Above, I gave the example of restriction to ease emotional pain, but binging and the binge-purge cycle are equally futile strategies developed to stop the pain.
It’s important to know that the emotional pain, which initially caused disordered eating and subsequently the eating disorder, can be healed. Without insight into the underlying cause of why your behavior became so extreme to protect you from an unbearable environment, it may feel like you are in a perpetual relationship, always working toward emotional freedom. But it can be different. When the eating disorder is reidentified as a protector that was extreme, because it had to be to save the person from emotion they could not handle, you are free to reclaim the joy that is your birthright.
The belief that the eating disorder is a protector is one you will hear repeatedly throughout treatment at Fairhaven. With eating disorders, there is a significant amount of shame and guilt attached with receiving the diagnosis. Families, and even treatment professionals, often believe it is simply a matter of self-discipline to overcome the disorder. This seems to be particularly true in the care of binge eating disorder, where a multi-billion-dollar industry supports the practice of attacking weight with dieting. The cultural idea of what is desirable further compounds that shame.
A better way to address the protective nature of binge-eating is to get beyond the layers of shame and guilt that surround the binging. Time and again, I hear stories of children who had emotional needs that were unmet, and food was the secure attachment. In many situations, food binges created a dissociative episode after an event too horrific to feel, and that the client desperately hopes not to remember. The meaning behind a behavior that makes no rational sense in present day context becomes astutely clear with compassionate self-awareness.

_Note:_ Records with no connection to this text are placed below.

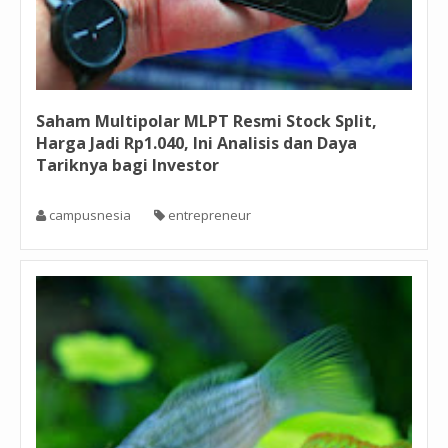
Saham Multipolar MLPT Resmi Stock Split,
Harga Jadi Rp1.040, Ini Analisis dan Daya
Tariknya bagi Investor
campusnesia
entrepreneur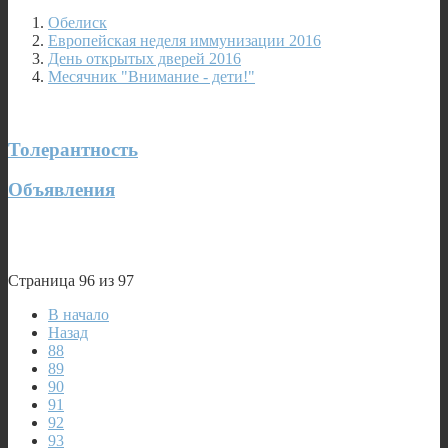
Обелиск
Европейская неделя иммунизации 2016
День открытых дверей 2016
Месячник "Внимание - дети!"
Толерантность
Объявления
Страница 96 из 97
В начало
Назад
88
89
90
91
92
93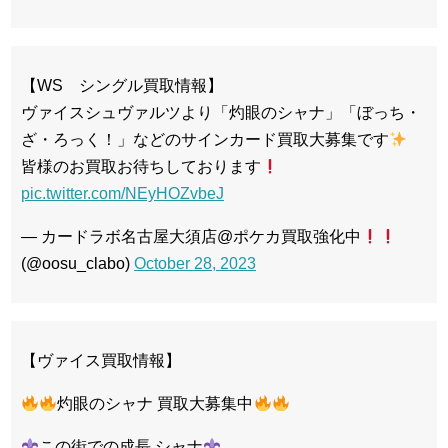
【WS シングル買取情報】
ヴァイスシュヴァルツより「灼眼のシャナ」「ぼっち・
ざ・ろっく！」などのサインカード買取大募集です
皆様のお買取お待ちしております
pic.twitter.com/NEyHOZvbeJ
— カードラボ名古屋大須店@ポケカ買取強化中
(@oosu_clabo)
October 28, 2023
【ヴァイス買取情報】
灼眼のシャナ 買取大募集中
この街での成長 シャナ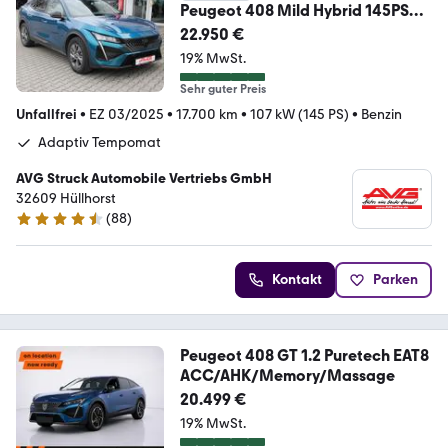
Peugeot 408 Mild Hybrid 145PS
Allure AdaptivTemp AHK!
22.950 €
19% MwSt.
Sehr guter Preis
Unfallfrei
•
EZ 03/2025
•
17.700 km
•
107 kW (145 PS)
•
Benzin
Adaptiv Tempomat
AVG Struck Automobile Vertriebs GmbH
32609 Hüllhorst
(
88
)
4.3 Sterne
Kontakt
Parken
Peugeot 408 GT 1.2 Puretech EAT8
ACC/AHK/Memory/Massage
20.499 €
19% MwSt.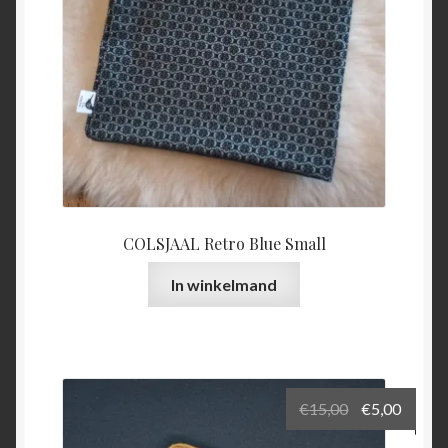
COLSJAAL Retro Blue Small
In winkelmand
Oorspronkel
Huidi
€
15,00
€
5,00
prijs
prijs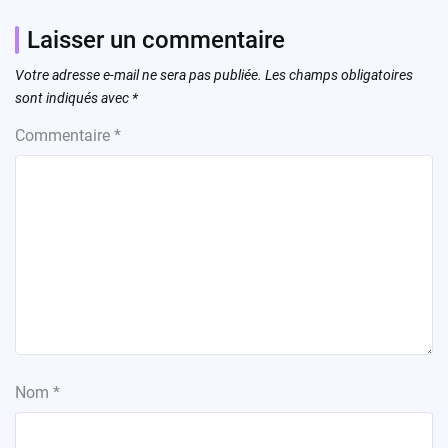
Laisser un commentaire
Votre adresse e-mail ne sera pas publiée.
Les champs obligatoires
sont indiqués avec
*
Commentaire
*
Nom
*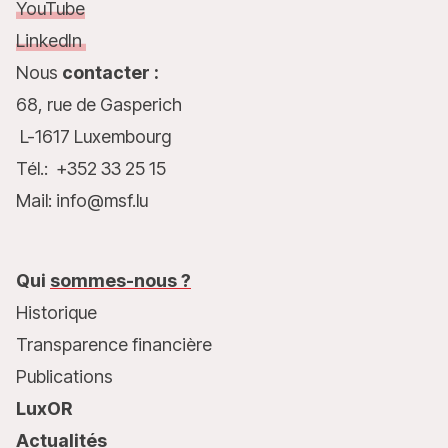
YouTube
LinkedIn
Nous
contacter :
68, rue de Gasperich
L-1617 Luxembourg
Tél.: +352 33 25 15
Mail: info@msf.lu
Qui
sommes-nous ?
Historique
Transparence financière
Publications
LuxOR
Actualités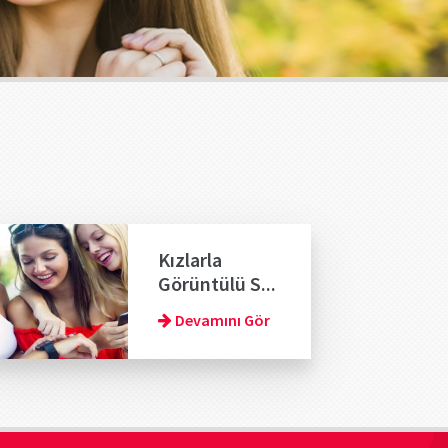
Kızlarla
Görüntülü S...
Devamını Gör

Clients start to see their binging as self-protection, and in many cases, food is the secure attachment. Where self-loathing and disgust existed, there is a now window with a small opening looking out toward self-compassion. You have compassion for the child who developed the extreme behavior associated with the eating disorder. The client then works toward letting go of the attitudes, beliefs and emotions that kept her tied to the binging behavior. In letting go, there is no longer a need for binging. However, the “part” of her that binged still exists in its healed form. Having saved her life, now free from burdens, it has the energy and life for any adventures that await.
The binging is healed with no great battle, war or divorce. Gentle, self-led compassion for the pain and suffering, and the gratitude for strategies that made life bearable at the time, are recognized in the course of therapy. The journey of realizing that these extreme behaviors are no longer needed (in cases where they are not) and that the client can reclaim her joy is our goal at Fairhaven.